◆ WHAT TO WORK ON: Lay out the source text of every record below as a JSON list of strings, one string per line, skipping blank lines. Leave the pictures out.

-.-.-

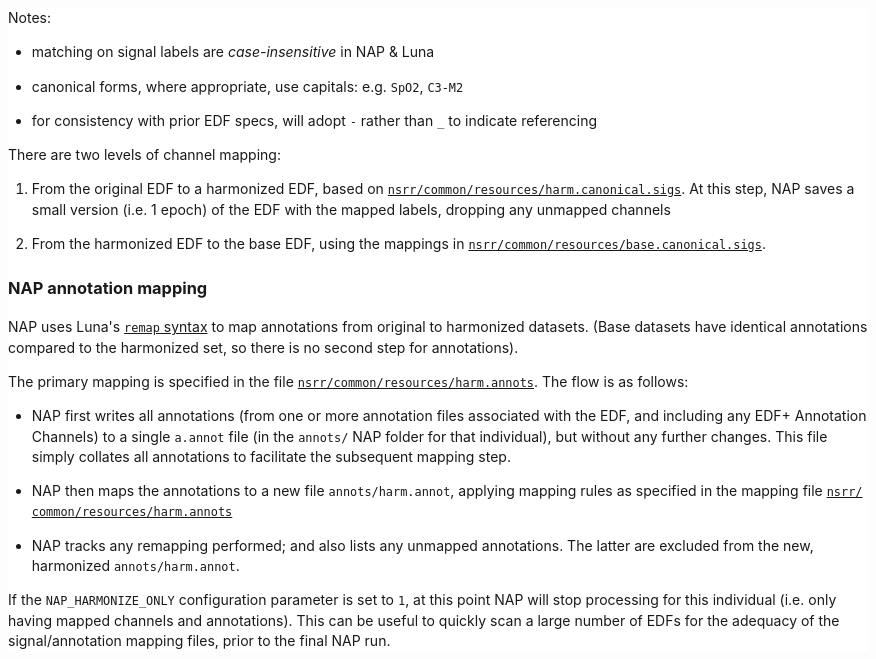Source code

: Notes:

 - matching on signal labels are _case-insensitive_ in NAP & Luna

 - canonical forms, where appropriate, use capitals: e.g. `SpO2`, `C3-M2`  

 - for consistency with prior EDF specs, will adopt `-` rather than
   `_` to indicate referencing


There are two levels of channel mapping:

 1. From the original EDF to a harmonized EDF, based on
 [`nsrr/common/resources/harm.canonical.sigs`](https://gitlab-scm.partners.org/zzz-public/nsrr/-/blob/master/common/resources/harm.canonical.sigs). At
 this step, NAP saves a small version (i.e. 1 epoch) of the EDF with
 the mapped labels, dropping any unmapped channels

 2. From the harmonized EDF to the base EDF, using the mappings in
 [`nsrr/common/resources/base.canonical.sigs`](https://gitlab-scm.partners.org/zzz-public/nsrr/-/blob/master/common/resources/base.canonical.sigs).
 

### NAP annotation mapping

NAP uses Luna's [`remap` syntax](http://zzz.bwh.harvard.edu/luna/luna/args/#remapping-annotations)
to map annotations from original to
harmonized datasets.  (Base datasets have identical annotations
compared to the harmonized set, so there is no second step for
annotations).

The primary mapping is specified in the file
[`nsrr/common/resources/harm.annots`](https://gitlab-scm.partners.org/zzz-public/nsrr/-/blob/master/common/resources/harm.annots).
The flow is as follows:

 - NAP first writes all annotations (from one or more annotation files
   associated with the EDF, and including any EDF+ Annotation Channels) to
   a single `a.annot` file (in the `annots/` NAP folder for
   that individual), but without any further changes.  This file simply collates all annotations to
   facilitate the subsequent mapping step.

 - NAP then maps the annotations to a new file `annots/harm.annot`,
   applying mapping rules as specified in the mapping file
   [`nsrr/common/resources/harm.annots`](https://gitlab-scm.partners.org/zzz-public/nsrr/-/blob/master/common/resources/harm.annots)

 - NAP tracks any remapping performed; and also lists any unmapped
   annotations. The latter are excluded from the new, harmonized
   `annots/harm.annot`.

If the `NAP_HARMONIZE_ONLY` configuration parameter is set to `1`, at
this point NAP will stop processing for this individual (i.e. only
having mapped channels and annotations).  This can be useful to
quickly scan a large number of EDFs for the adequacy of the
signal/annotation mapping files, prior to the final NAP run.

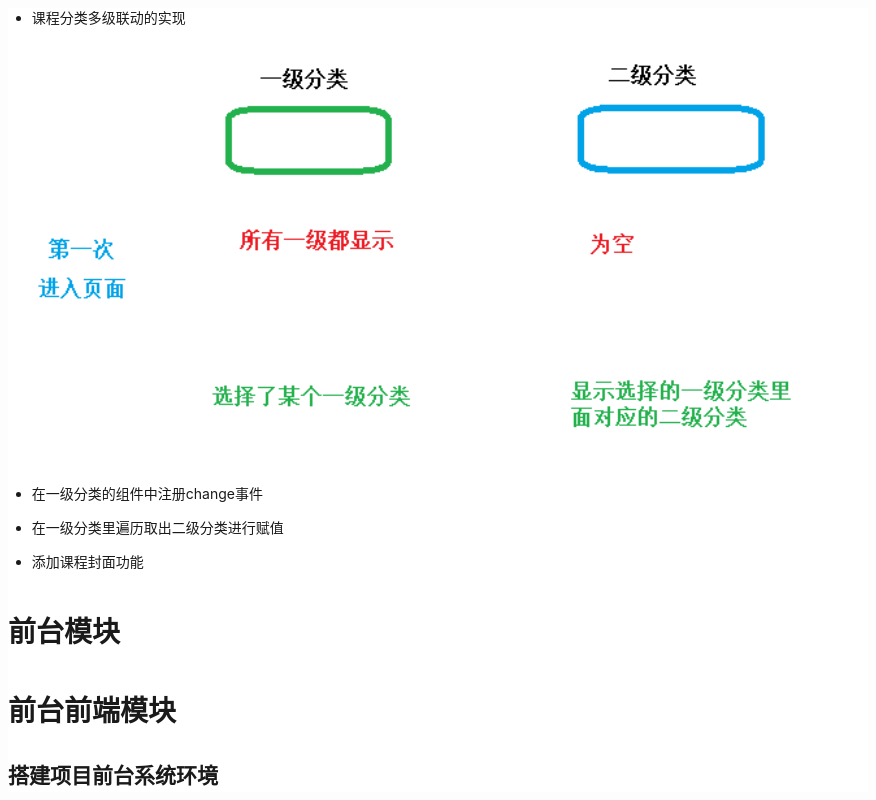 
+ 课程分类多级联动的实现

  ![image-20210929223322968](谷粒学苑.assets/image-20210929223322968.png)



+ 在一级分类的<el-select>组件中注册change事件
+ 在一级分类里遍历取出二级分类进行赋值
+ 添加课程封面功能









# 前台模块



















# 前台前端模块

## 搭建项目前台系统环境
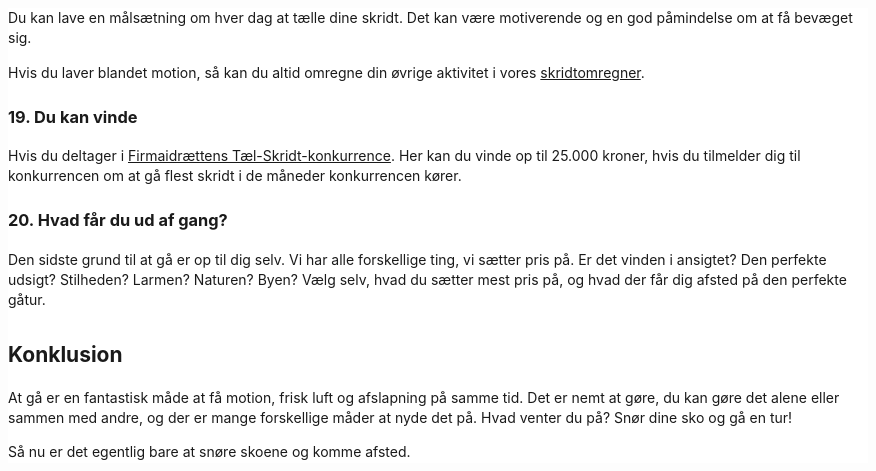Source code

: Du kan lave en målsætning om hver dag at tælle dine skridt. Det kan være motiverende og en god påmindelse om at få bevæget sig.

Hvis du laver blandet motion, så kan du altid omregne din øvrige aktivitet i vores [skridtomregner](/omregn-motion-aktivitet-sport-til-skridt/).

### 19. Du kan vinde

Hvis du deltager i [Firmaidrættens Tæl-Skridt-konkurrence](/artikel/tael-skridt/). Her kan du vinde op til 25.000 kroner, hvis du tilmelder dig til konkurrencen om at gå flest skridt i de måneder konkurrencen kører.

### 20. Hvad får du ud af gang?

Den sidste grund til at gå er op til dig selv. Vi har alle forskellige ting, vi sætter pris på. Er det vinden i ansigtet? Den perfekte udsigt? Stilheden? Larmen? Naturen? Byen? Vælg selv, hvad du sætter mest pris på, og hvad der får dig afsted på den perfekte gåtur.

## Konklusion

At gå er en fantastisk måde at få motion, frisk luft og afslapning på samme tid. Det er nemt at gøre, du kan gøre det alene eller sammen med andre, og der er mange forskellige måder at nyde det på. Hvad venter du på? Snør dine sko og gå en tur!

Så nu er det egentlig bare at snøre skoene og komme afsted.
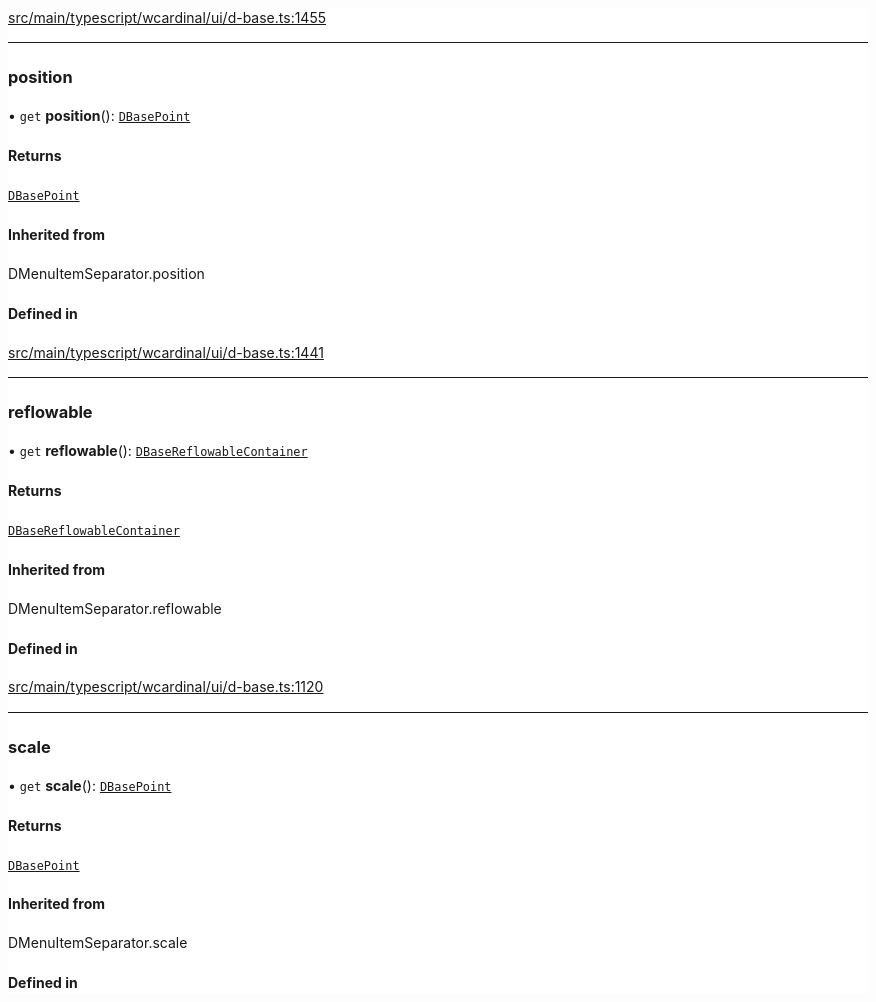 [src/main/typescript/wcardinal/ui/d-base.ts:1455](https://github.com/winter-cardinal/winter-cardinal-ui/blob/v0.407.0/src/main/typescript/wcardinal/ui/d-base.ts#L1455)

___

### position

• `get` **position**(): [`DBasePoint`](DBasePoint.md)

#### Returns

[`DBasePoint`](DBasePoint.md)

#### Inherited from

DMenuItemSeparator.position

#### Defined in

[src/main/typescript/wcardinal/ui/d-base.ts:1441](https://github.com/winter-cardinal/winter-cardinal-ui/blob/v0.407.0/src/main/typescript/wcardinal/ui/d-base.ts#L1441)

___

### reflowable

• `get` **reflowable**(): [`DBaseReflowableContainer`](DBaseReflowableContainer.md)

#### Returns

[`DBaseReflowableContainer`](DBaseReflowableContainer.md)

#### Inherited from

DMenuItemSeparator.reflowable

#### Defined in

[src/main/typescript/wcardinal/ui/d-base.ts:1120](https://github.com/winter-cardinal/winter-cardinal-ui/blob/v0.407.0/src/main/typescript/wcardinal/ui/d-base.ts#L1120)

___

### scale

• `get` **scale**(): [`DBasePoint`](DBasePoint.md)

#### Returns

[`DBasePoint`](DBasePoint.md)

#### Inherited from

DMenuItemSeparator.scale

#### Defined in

-.-.-

◆ ANSWER BOX:
[
  "Source code",
  ": Notes:",
  " - matching on signal labels are _case-insensitive_ in NAP & Luna",
  " - canonical forms, where appropriate, use capitals: e.g. `SpO2`, `C3-M2`  ",
  " - for consistency with prior EDF specs, will adopt `-` rather than",
  "   `_` to indicate referencing",
  "There are two levels of channel mapping:",
  " 1. From the original EDF to a harmonized EDF, based on",
  " [`nsrr/common/resources/harm.canonical.sigs`](https://gitlab-scm.partners.org/zzz-public/nsrr/-/blob/master/common/resources/harm.canonical.sigs). At",
  " this step, NAP saves a small version (i.e. 1 epoch) of the EDF with",
  " the mapped labels, dropping any unmapped channels",
  " 2. From the harmonized EDF to the base EDF, using the mappings in",
  " [`nsrr/common/resources/base.canonical.sigs`](https://gitlab-scm.partners.org/zzz-public/nsrr/-/blob/master/common/resources/base.canonical.sigs).",
  "### NAP annotation mapping",
  "NAP uses Luna's [`remap` syntax](http://zzz.bwh.harvard.edu/luna/luna/args/#remapping-annotations)",
  "to map annotations from original to",
  "harmonized datasets.  (Base datasets have identical annotations",
  "compared to the harmonized set, so there is no second step for",
  "annotations).",
  "The primary mapping is specified in the file",
  "[`nsrr/common/resources/harm.annots`](https://gitlab-scm.partners.org/zzz-public/nsrr/-/blob/master/common/resources/harm.annots).",
  "The flow is as follows:",
  " - NAP first writes all annotations (from one or more annotation files",
  "   associated with the EDF, and including any EDF+ Annotation Channels) to",
  "   a single `a.annot` file (in the `annots/` NAP folder for",
  "   that individual), but without any further changes.  This file simply collates all annotations to",
  "   facilitate the subsequent mapping step.",
  " - NAP then maps the annotations to a new file `annots/harm.annot`,",
  "   applying mapping rules as specified in the mapping file",
  "   [`nsrr/common/resources/harm.annots`](https://gitlab-scm.partners.org/zzz-public/nsrr/-/blob/master/common/resources/harm.annots)",
  " - NAP tracks any remapping performed; and also lists any unmapped",
  "   annotations. The latter are excluded from the new, harmonized",
  "   `annots/harm.annot`.",
  "If the `NAP_HARMONIZE_ONLY` configuration parameter is set to `1`, at",
  "this point NAP will stop processing for this individual (i.e. only",
  "having mapped channels and annotations).  This can be useful to",
  "quickly scan a large number of EDFs for the adequacy of the",
  "signal/annotation mapping files, prior to the final NAP run.",
  "+ 课程分类多级联动的实现",
  "  ![image-20210929223322968](谷粒学苑.assets/image-20210929223322968.png)",
  "+ 在一级分类的<el-select>组件中注册change事件",
  "+ 在一级分类里遍历取出二级分类进行赋值",
  "+ 添加课程封面功能",
  "# 前台模块",
  "# 前台前端模块",
  "## 搭建项目前台系统环境",
  "Source code",
  ": Du kan lave en målsætning om hver dag at tælle dine skridt. Det kan være motiverende og en god påmindelse om at få bevæget sig.",
  "Hvis du laver blandet motion, så kan du altid omregne din øvrige aktivitet i vores [skridtomregner](/omregn-motion-aktivitet-sport-til-skridt/).",
  "### 19. Du kan vinde",
  "Hvis du deltager i [Firmaidrættens Tæl-Skridt-konkurrence](/artikel/tael-skridt/). Her kan du vinde op til 25.000 kroner, hvis du tilmelder dig til konkurrencen om at gå flest skridt i de måneder konkurrencen kører.",
  "### 20. Hvad får du ud af gang?",
  "Den sidste grund til at gå er op til dig selv. Vi har alle forskellige ting, vi sætter pris på. Er det vinden i ansigtet? Den perfekte udsigt? Stilheden? Larmen? Naturen? Byen? Vælg selv, hvad du sætter mest pris på, og hvad der får dig afsted på den perfekte gåtur.",
  "## Konklusion",
  "At gå er en fantastisk måde at få motion, frisk luft og afslapning på samme tid. Det er nemt at gøre, du kan gøre det alene eller sammen med andre, og der er mange forskellige måder at nyde det på. Hvad venter du på? Snør dine sko og gå en tur!",
  "Så nu er det egentlig bare at snøre skoene og komme afsted.",
  " [src/main/typescript/wcardinal/ui/d-base.ts:1455](https://github.com/winter-cardinal/winter-cardinal-ui/blob/v0.407.0/src/main/typescript/wcardinal/ui/d-base.ts#L1455)",
  "___",
  "### position",
  "• `get` **position**(): [`DBasePoint`](DBasePoint.md)",
  "#### Returns",
  "[`DBasePoint`](DBasePoint.md)",
  "#### Inherited from",
  "DMenuItemSeparator.position",
  "#### Defined in",
  "[src/main/typescript/wcardinal/ui/d-base.ts:1441](https://github.com/winter-cardinal/winter-cardinal-ui/blob/v0.407.0/src/main/typescript/wcardinal/ui/d-base.ts#L1441)",
  "___",
  "### reflowable",
  "• `get` **reflowable**(): [`DBaseReflowableContainer`](DBaseReflowableContainer.md)",
  "#### Returns",
  "[`DBaseReflowableContainer`](DBaseReflowableContainer.md)",
  "#### Inherited from",
  "DMenuItemSeparator.reflowable",
  "#### Defined in",
  "[src/main/typescript/wcardinal/ui/d-base.ts:1120](https://github.com/winter-cardinal/winter-cardinal-ui/blob/v0.407.0/src/main/typescript/wcardinal/ui/d-base.ts#L1120)",
  "___",
  "### scale",
  "• `get` **scale**(): [`DBasePoint`](DBasePoint.md)",
  "#### Returns",
  "[`DBasePoint`](DBasePoint.md)",
  "#### Inherited from",
  "DMenuItemSeparator.scale",
  "#### Defined in"
]